Очки нашлись – сломанные. Падая, Маня раздавила их локтем. По рукаву рубахи растекалось кровавое пятно.
Подошёл ещё кто-то, и вдвоём эти добрые люди подняли её на ноги и кое-как отволокли в кресла.
Маня тут же наклонилась вперёд и стала изо всех сил тереть колено – чтоб как-то загладить, заглушить боль, отвлечься, перетерпеть.
Слёзы набегали на глаза, Маня мотала головой, чтобы остановить их, но они не останавливались.
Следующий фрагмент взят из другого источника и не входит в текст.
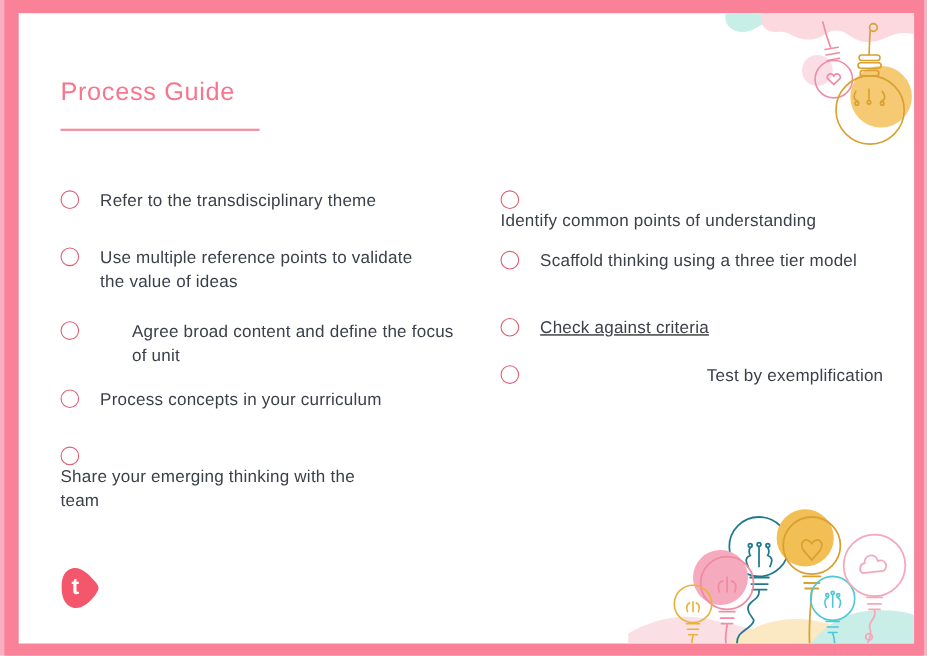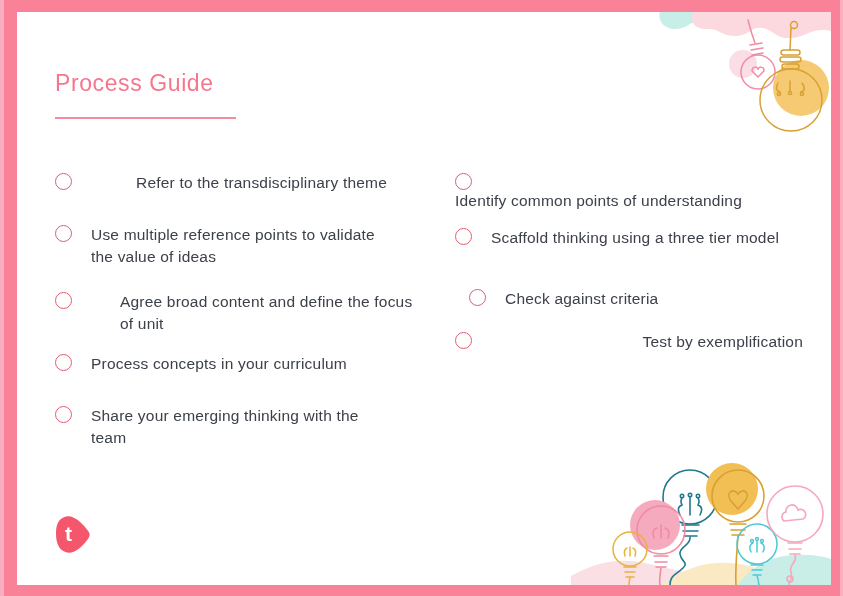--- a/index.html
+++ b/index.html
@@ -49,7 +49,7 @@
   <div class="title-underline"></div>
 
   <div class="col-left">
-    <div class="item" style="left:38px;top:160px;text-align:right;">
+    <div class="item" style="left:38px;top:160px;">
       <span class="circle"></span>
       <span class="item-text">Refer to the transdisciplinary theme</span>
     </div>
– Вон там её сумка, подберите! Давайте сюда! – командовал кто-то. – Вам плохо? Может, воды? Принесите воды, ей плохо!..
– Мне хорошо, – проскрежетала Маня.
– У неё кровь идёт! «Скорую» нужно вызывать.
Мане было больно, неловко, стыдно до ужаса!.. Да ещё портфель! Кто-то из сердобольных аккуратно положил в соседнее кресло её раззявленный портфель, откуда торчали всякие интимности: пакетик с прокладкой, облатки от таблеток, расчёска, бумажки, потрёпанный клетчатый медвежонок, давнишний подарок Алекса.
…И так ей стало жалко себя – уродину, недотёпу, неумеху!.. По лестнице подняться не может – падает! Выставляет себя на посмешище, обременяет людей.
Господи, какой ужас, какой стыд!..
Маня манжетой вытерла глаза, очень решительно, мельком взглянула на кровавое пятно на белой ткани рубахи, закатала рукав, чтоб было не видно, потянулась и застегнула портфель.
– Всё в порядке, – объявила она толпившимся вокруг. – Спасибо большое.